Question

The results given in the below table were obtained during kinetic studies of the following reaction:
$3A+2B\to C+D$

Experiment	$[A{]}_0$ $\left(mol{L}^{-1}\right)$	$[B{]}_0$ $\left(mol{L}^{-1}\right)$	Intial rate $\left(mol{L}^{-1}mi{n}^{-1}\right)$
$I$	$0.2$	$0.2$	$9\times {10}^{-3}$
$II$	$0.2$	$0.4$	$3.6\times {10}^{-2}$
$III$	$0.4$	$0.2$	$1.8\times {10}^{-2}$
$IV$	$X$	$0.4$	$1.08\times {10}^{-1}$
$V$	$0.6$	$Y$	$4.32\times {10}^{-1}$

Choose the correct option:

• A. $X$ is $0.6$
• B. $Y$ is $1.0$
• C. $X$ is $0.4$
• D. $Y$ is $0.3$

Answer 1

The correct option is A $X$ is $0.6$

Let the rate of reaction be :
$R=k\left[A{]}^a\right[B{]}^b$
Solution:
From $I$ and $II$, by initial rate method :
${\left(\frac{0.2}{0.4}\right)}^b=\frac{9\times {10}^{-3}}{3.6\times {10}^{-2}}$

${\left(\frac{1}{2}\right)}^b=\frac{1}{4}$

$b=2$
Rate of reaction w.r.t B is 2

From $I$ and $III$, by initial rate method :
${\left(\frac{0.2}{0.4}\right)}^a=\frac{9\times {10}^{-3}}{1.8\times {10}^{-2}}$
${\left(\frac{1}{2}\right)}^a=\frac{1}{2}$
$a=1$
Rate of reaction w.r.t A is 1
The rate of reaction is is :
$R=k\left[A\right][B{]}^2$
Now ,
From $II$ and $IV$, by initial rate method :
${\left(\frac{0.2}{X}\right)}^1=\frac{3.6\times {10}^{-2}}{1.08\times {10}^{-1}}X=0.6$

From $II$ and $V$, by initial rate method :
${\left(\frac{0.2}{0.6}\right)}^1\times {\left(\frac{0.4}{Y}\right)}^2=\frac{3.6\times {10}^{-2}}{4.32\times {10}^{-1}}\frac{1}{3}\times {\left(\frac{0.4}{Y}\right)}^2=\frac{1}{12}Y=0.8$

Theory:
Initial Rate Method
The method involves finding of initial rate of reaction by taking known concentrations of different reactants.
Involves comparison of different initial rates of a reaction by varying the concentration of one of the reactants while other reactants are kept constant
For $aA+bB+cC\to \text{Products}$
$\text{Rate}=k\left[A{]}^p\right[B{]}^q[C{]}^r$
p, q, and r are the order of reaction with respect to
A, B, and C, respectively.
Concentration of A is changed, keeping concentrations of
B and C same as before.
Two different initial concentrations of $A,[A_0{]}_1,[A_0{]}_2$ are taken .

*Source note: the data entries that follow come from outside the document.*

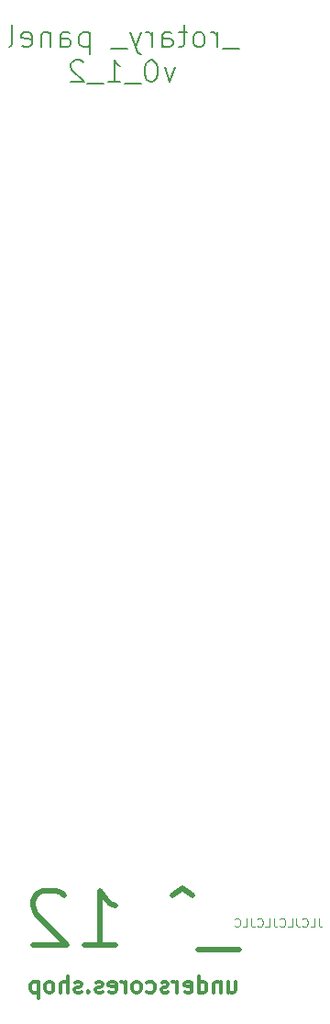
<source format=gbr>
%TF.GenerationSoftware,KiCad,Pcbnew,6.0.7*%
%TF.CreationDate,2023-06-12T17:52:21+12:00*%
%TF.ProjectId,panel,70616e65-6c2e-46b6-9963-61645f706362,rev?*%
%TF.SameCoordinates,Original*%
%TF.FileFunction,Legend,Bot*%
%TF.FilePolarity,Positive*%
%FSLAX46Y46*%
G04 Gerber Fmt 4.6, Leading zero omitted, Abs format (unit mm)*
G04 Created by KiCad (PCBNEW 6.0.7) date 2023-06-12 17:52:21*
%MOMM*%
%LPD*%
G01*
G04 APERTURE LIST*
%ADD10C,0.500000*%
%ADD11C,0.200000*%
%ADD12C,0.300000*%
%ADD13C,0.040000*%
G04 APERTURE END LIST*
D10*
X109900000Y-140938095D02*
X106090476Y-140938095D01*
X105614285Y-135938095D02*
X104661904Y-135223809D01*
X103709523Y-135938095D01*
X95614285Y-140461904D02*
X98471428Y-140461904D01*
X97042857Y-140461904D02*
X97042857Y-135461904D01*
X97519047Y-136176190D01*
X97995238Y-136652380D01*
X98471428Y-136890476D01*
X93709523Y-135938095D02*
X93471428Y-135700000D01*
X92995238Y-135461904D01*
X91804761Y-135461904D01*
X91328571Y-135700000D01*
X91090476Y-135938095D01*
X90852380Y-136414285D01*
X90852380Y-136890476D01*
X91090476Y-137604761D01*
X93947619Y-140461904D01*
X90852380Y-140461904D01*
D11*
X109861904Y-57885238D02*
X108338095Y-57885238D01*
X107861904Y-57694761D02*
X107861904Y-56361428D01*
X107861904Y-56742380D02*
X107766666Y-56551904D01*
X107671428Y-56456666D01*
X107480952Y-56361428D01*
X107290476Y-56361428D01*
X106338095Y-57694761D02*
X106528571Y-57599523D01*
X106623809Y-57504285D01*
X106719047Y-57313809D01*
X106719047Y-56742380D01*
X106623809Y-56551904D01*
X106528571Y-56456666D01*
X106338095Y-56361428D01*
X106052380Y-56361428D01*
X105861904Y-56456666D01*
X105766666Y-56551904D01*
X105671428Y-56742380D01*
X105671428Y-57313809D01*
X105766666Y-57504285D01*
X105861904Y-57599523D01*
X106052380Y-57694761D01*
X106338095Y-57694761D01*
X105100000Y-56361428D02*
X104338095Y-56361428D01*
X104814285Y-55694761D02*
X104814285Y-57409047D01*
X104719047Y-57599523D01*
X104528571Y-57694761D01*
X104338095Y-57694761D01*
X102814285Y-57694761D02*
X102814285Y-56647142D01*
X102909523Y-56456666D01*
X103100000Y-56361428D01*
X103480952Y-56361428D01*
X103671428Y-56456666D01*
X102814285Y-57599523D02*
X103004761Y-57694761D01*
X103480952Y-57694761D01*
X103671428Y-57599523D01*
X103766666Y-57409047D01*
X103766666Y-57218571D01*
X103671428Y-57028095D01*
X103480952Y-56932857D01*
X103004761Y-56932857D01*
X102814285Y-56837619D01*
X101861904Y-57694761D02*
X101861904Y-56361428D01*
X101861904Y-56742380D02*
X101766666Y-56551904D01*
X101671428Y-56456666D01*
X101480952Y-56361428D01*
X101290476Y-56361428D01*
X100814285Y-56361428D02*
X100338095Y-57694761D01*
X99861904Y-56361428D02*
X100338095Y-57694761D01*
X100528571Y-58170952D01*
X100623809Y-58266190D01*
X100814285Y-58361428D01*
X99576190Y-57885238D02*
X98052380Y-57885238D01*
X96052380Y-56361428D02*
X96052380Y-58361428D01*
X96052380Y-56456666D02*
X95861904Y-56361428D01*
X95480952Y-56361428D01*
X95290476Y-56456666D01*
X95195238Y-56551904D01*
X95100000Y-56742380D01*
X95100000Y-57313809D01*
X95195238Y-57504285D01*
X95290476Y-57599523D01*
X95480952Y-57694761D01*
X95861904Y-57694761D01*
X96052380Y-57599523D01*
X93385714Y-57694761D02*
X93385714Y-56647142D01*
X93480952Y-56456666D01*
X93671428Y-56361428D01*
X94052380Y-56361428D01*
X94242857Y-56456666D01*
X93385714Y-57599523D02*
X93576190Y-57694761D01*
X94052380Y-57694761D01*
X94242857Y-57599523D01*
X94338095Y-57409047D01*
X94338095Y-57218571D01*
X94242857Y-57028095D01*
X94052380Y-56932857D01*
X93576190Y-56932857D01*
X93385714Y-56837619D01*
X92433333Y-56361428D02*
X92433333Y-57694761D01*
X92433333Y-56551904D02*
X92338095Y-56456666D01*
X92147619Y-56361428D01*
X91861904Y-56361428D01*
X91671428Y-56456666D01*
X91576190Y-56647142D01*
X91576190Y-57694761D01*
X89861904Y-57599523D02*
X90052380Y-57694761D01*
X90433333Y-57694761D01*
X90623809Y-57599523D01*
X90719047Y-57409047D01*
X90719047Y-56647142D01*
X90623809Y-56456666D01*
X90433333Y-56361428D01*
X90052380Y-56361428D01*
X89861904Y-56456666D01*
X89766666Y-56647142D01*
X89766666Y-56837619D01*
X90719047Y-57028095D01*
X88623809Y-57694761D02*
X88814285Y-57599523D01*
X88909523Y-57409047D01*
X88909523Y-55694761D01*
X103957142Y-59581428D02*
X103480952Y-60914761D01*
X103004761Y-59581428D01*
X101861904Y-58914761D02*
X101671428Y-58914761D01*
X101480952Y-59010000D01*
X101385714Y-59105238D01*
X101290476Y-59295714D01*
X101195238Y-59676666D01*
X101195238Y-60152857D01*
X101290476Y-60533809D01*
X101385714Y-60724285D01*
X101480952Y-60819523D01*
X101671428Y-60914761D01*
X101861904Y-60914761D01*
X102052380Y-60819523D01*
X102147619Y-60724285D01*
X102242857Y-60533809D01*
X102338095Y-60152857D01*
X102338095Y-59676666D01*
X102242857Y-59295714D01*
X102147619Y-59105238D01*
X102052380Y-59010000D01*
X101861904Y-58914761D01*
X100814285Y-61105238D02*
X99290476Y-61105238D01*
X97766666Y-60914761D02*
X98909523Y-60914761D01*
X98338095Y-60914761D02*
X98338095Y-58914761D01*
X98528571Y-59200476D01*
X98719047Y-59390952D01*
X98909523Y-59486190D01*
X97385714Y-61105238D02*
X95861904Y-61105238D01*
X95480952Y-59105238D02*
X95385714Y-59010000D01*
X95195238Y-58914761D01*
X94719047Y-58914761D01*
X94528571Y-59010000D01*
X94433333Y-59105238D01*
X94338095Y-59295714D01*
X94338095Y-59486190D01*
X94433333Y-59771904D01*
X95576190Y-60914761D01*
X94338095Y-60914761D01*
D12*
X108885714Y-143878571D02*
X108885714Y-144878571D01*
X109528571Y-143878571D02*
X109528571Y-144664285D01*
X109457142Y-144807142D01*
X109314285Y-144878571D01*
X109100000Y-144878571D01*
X108957142Y-144807142D01*
X108885714Y-144735714D01*
X108171428Y-143878571D02*
X108171428Y-144878571D01*
X108171428Y-144021428D02*
X108100000Y-143950000D01*
X107957142Y-143878571D01*
X107742857Y-143878571D01*
X107600000Y-143950000D01*
X107528571Y-144092857D01*
X107528571Y-144878571D01*
X106171428Y-144878571D02*
X106171428Y-143378571D01*
X106171428Y-144807142D02*
X106314285Y-144878571D01*
X106600000Y-144878571D01*
X106742857Y-144807142D01*
X106814285Y-144735714D01*
X106885714Y-144592857D01*
X106885714Y-144164285D01*
X106814285Y-144021428D01*
X106742857Y-143950000D01*
X106600000Y-143878571D01*
X106314285Y-143878571D01*
X106171428Y-143950000D01*
X104885714Y-144807142D02*
X105028571Y-144878571D01*
X105314285Y-144878571D01*
X105457142Y-144807142D01*
X105528571Y-144664285D01*
X105528571Y-144092857D01*
X105457142Y-143950000D01*
X105314285Y-143878571D01*
X105028571Y-143878571D01*
X104885714Y-143950000D01*
X104814285Y-144092857D01*
X104814285Y-144235714D01*
X105528571Y-144378571D01*
X104171428Y-144878571D02*
X104171428Y-143878571D01*
X104171428Y-144164285D02*
X104100000Y-144021428D01*
X104028571Y-143950000D01*
X103885714Y-143878571D01*
X103742857Y-143878571D01*
X103314285Y-144807142D02*
X103171428Y-144878571D01*
X102885714Y-144878571D01*
X102742857Y-144807142D01*
X102671428Y-144664285D01*
X102671428Y-144592857D01*
X102742857Y-144450000D01*
X102885714Y-144378571D01*
X103100000Y-144378571D01*
X103242857Y-144307142D01*
X103314285Y-144164285D01*
X103314285Y-144092857D01*
X103242857Y-143950000D01*
X103100000Y-143878571D01*
X102885714Y-143878571D01*
X102742857Y-143950000D01*
X101385714Y-144807142D02*
X101528571Y-144878571D01*
X101814285Y-144878571D01*
X101957142Y-144807142D01*
X102028571Y-144735714D01*
X102100000Y-144592857D01*
X102100000Y-144164285D01*
X102028571Y-144021428D01*
X101957142Y-143950000D01*
X101814285Y-143878571D01*
X101528571Y-143878571D01*
X101385714Y-143950000D01*
X100528571Y-144878571D02*
X100671428Y-144807142D01*
X100742857Y-144735714D01*
X100814285Y-144592857D01*
X100814285Y-144164285D01*
X100742857Y-144021428D01*
X100671428Y-143950000D01*
X100528571Y-143878571D01*
X100314285Y-143878571D01*
X100171428Y-143950000D01*
X100100000Y-144021428D01*
X100028571Y-144164285D01*
X100028571Y-144592857D01*
X100100000Y-144735714D01*
X100171428Y-144807142D01*
X100314285Y-144878571D01*
X100528571Y-144878571D01*
X99385714Y-144878571D02*
X99385714Y-143878571D01*
X99385714Y-144164285D02*
X99314285Y-144021428D01*
X99242857Y-143950000D01*
X99100000Y-143878571D01*
X98957142Y-143878571D01*
X97885714Y-144807142D02*
X98028571Y-144878571D01*
X98314285Y-144878571D01*
X98457142Y-144807142D01*
X98528571Y-144664285D01*
X98528571Y-144092857D01*
X98457142Y-143950000D01*
X98314285Y-143878571D01*
X98028571Y-143878571D01*
X97885714Y-143950000D01*
X97814285Y-144092857D01*
X97814285Y-144235714D01*
X98528571Y-144378571D01*
X97242857Y-144807142D02*
X97100000Y-144878571D01*
X96814285Y-144878571D01*
X96671428Y-144807142D01*
X96600000Y-144664285D01*
X96600000Y-144592857D01*
X96671428Y-144450000D01*
X96814285Y-144378571D01*
X97028571Y-144378571D01*
X97171428Y-144307142D01*
X97242857Y-144164285D01*
X97242857Y-144092857D01*
X97171428Y-143950000D01*
X97028571Y-143878571D01*
X96814285Y-143878571D01*
X96671428Y-143950000D01*
X95957142Y-144735714D02*
X95885714Y-144807142D01*
X95957142Y-144878571D01*
X96028571Y-144807142D01*
X95957142Y-144735714D01*
X95957142Y-144878571D01*
X95314285Y-144807142D02*
X95171428Y-144878571D01*
X94885714Y-144878571D01*
X94742857Y-144807142D01*
X94671428Y-144664285D01*
X94671428Y-144592857D01*
X94742857Y-144450000D01*
X94885714Y-144378571D01*
X95100000Y-144378571D01*
X95242857Y-144307142D01*
X95314285Y-144164285D01*
X95314285Y-144092857D01*
X95242857Y-143950000D01*
X95100000Y-143878571D01*
X94885714Y-143878571D01*
X94742857Y-143950000D01*
X94028571Y-144878571D02*
X94028571Y-143378571D01*
X93385714Y-144878571D02*
X93385714Y-144092857D01*
X93457142Y-143950000D01*
X93600000Y-143878571D01*
X93814285Y-143878571D01*
X93957142Y-143950000D01*
X94028571Y-144021428D01*
X92457142Y-144878571D02*
X92600000Y-144807142D01*
X92671428Y-144735714D01*
X92742857Y-144592857D01*
X92742857Y-144164285D01*
X92671428Y-144021428D01*
X92600000Y-143950000D01*
X92457142Y-143878571D01*
X92242857Y-143878571D01*
X92100000Y-143950000D01*
X92028571Y-144021428D01*
X91957142Y-144164285D01*
X91957142Y-144592857D01*
X92028571Y-144735714D01*
X92100000Y-144807142D01*
X92242857Y-144878571D01*
X92457142Y-144878571D01*
X91314285Y-143878571D02*
X91314285Y-145378571D01*
X91314285Y-143950000D02*
X91171428Y-143878571D01*
X90885714Y-143878571D01*
X90742857Y-143950000D01*
X90671428Y-144021428D01*
X90600000Y-144164285D01*
X90600000Y-144592857D01*
X90671428Y-144735714D01*
X90742857Y-144807142D01*
X90885714Y-144878571D01*
X91171428Y-144878571D01*
X91314285Y-144807142D01*
D13*
X117241428Y-138006428D02*
X117241428Y-138585000D01*
X117280000Y-138700714D01*
X117357142Y-138777857D01*
X117472857Y-138816428D01*
X117550000Y-138816428D01*
X116470000Y-138816428D02*
X116855714Y-138816428D01*
X116855714Y-138006428D01*
X115737142Y-138739285D02*
X115775714Y-138777857D01*
X115891428Y-138816428D01*
X115968571Y-138816428D01*
X116084285Y-138777857D01*
X116161428Y-138700714D01*
X116200000Y-138623571D01*
X116238571Y-138469285D01*
X116238571Y-138353571D01*
X116200000Y-138199285D01*
X116161428Y-138122142D01*
X116084285Y-138045000D01*
X115968571Y-138006428D01*
X115891428Y-138006428D01*
X115775714Y-138045000D01*
X115737142Y-138083571D01*
X115158571Y-138006428D02*
X115158571Y-138585000D01*
X115197142Y-138700714D01*
X115274285Y-138777857D01*
X115390000Y-138816428D01*
X115467142Y-138816428D01*
X114387142Y-138816428D02*
X114772857Y-138816428D01*
X114772857Y-138006428D01*
X113654285Y-138739285D02*
X113692857Y-138777857D01*
X113808571Y-138816428D01*
X113885714Y-138816428D01*
X114001428Y-138777857D01*
X114078571Y-138700714D01*
X114117142Y-138623571D01*
X114155714Y-138469285D01*
X114155714Y-138353571D01*
X114117142Y-138199285D01*
X114078571Y-138122142D01*
X114001428Y-138045000D01*
X113885714Y-138006428D01*
X113808571Y-138006428D01*
X113692857Y-138045000D01*
X113654285Y-138083571D01*
X113075714Y-138006428D02*
X113075714Y-138585000D01*
X113114285Y-138700714D01*
X113191428Y-138777857D01*
X113307142Y-138816428D01*
X113384285Y-138816428D01*
X112304285Y-138816428D02*
X112690000Y-138816428D01*
X112690000Y-138006428D01*
X111571428Y-138739285D02*
X111610000Y-138777857D01*
X111725714Y-138816428D01*
X111802857Y-138816428D01*
X111918571Y-138777857D01*
X111995714Y-138700714D01*
X112034285Y-138623571D01*
X112072857Y-138469285D01*
X112072857Y-138353571D01*
X112034285Y-138199285D01*
X111995714Y-138122142D01*
X111918571Y-138045000D01*
X111802857Y-138006428D01*
X111725714Y-138006428D01*
X111610000Y-138045000D01*
X111571428Y-138083571D01*
X110992857Y-138006428D02*
X110992857Y-138585000D01*
X111031428Y-138700714D01*
X111108571Y-138777857D01*
X111224285Y-138816428D01*
X111301428Y-138816428D01*
X110221428Y-138816428D02*
X110607142Y-138816428D01*
X110607142Y-138006428D01*
X109488571Y-138739285D02*
X109527142Y-138777857D01*
X109642857Y-138816428D01*
X109720000Y-138816428D01*
X109835714Y-138777857D01*
X109912857Y-138700714D01*
X109951428Y-138623571D01*
X109990000Y-138469285D01*
X109990000Y-138353571D01*
X109951428Y-138199285D01*
X109912857Y-138122142D01*
X109835714Y-138045000D01*
X109720000Y-138006428D01*
X109642857Y-138006428D01*
X109527142Y-138045000D01*
X109488571Y-138083571D01*
M02*

</source>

$\text{Rate}=k\left[A{]}^p\right[B{]}^q[C{]}^r$
The initial rates of the reaction are determined as
$r_1=k^{\prime }[A_0{]}_1^p$

$r_2=k^{\prime }[A_0{]}_2^p$

$k^{\prime }=k\left[B{]}^q\right[C{]}^r$

$\frac{r_1}{r_2}={\left(\frac{[A_0{]}_1}{[A_0{]}_2}\right)}^p$

p can be calculated by measuring $r_1,r_2,[A_0{]}_1,[A_0{]}_2$ values.
Following the same method, q and r can also be calculated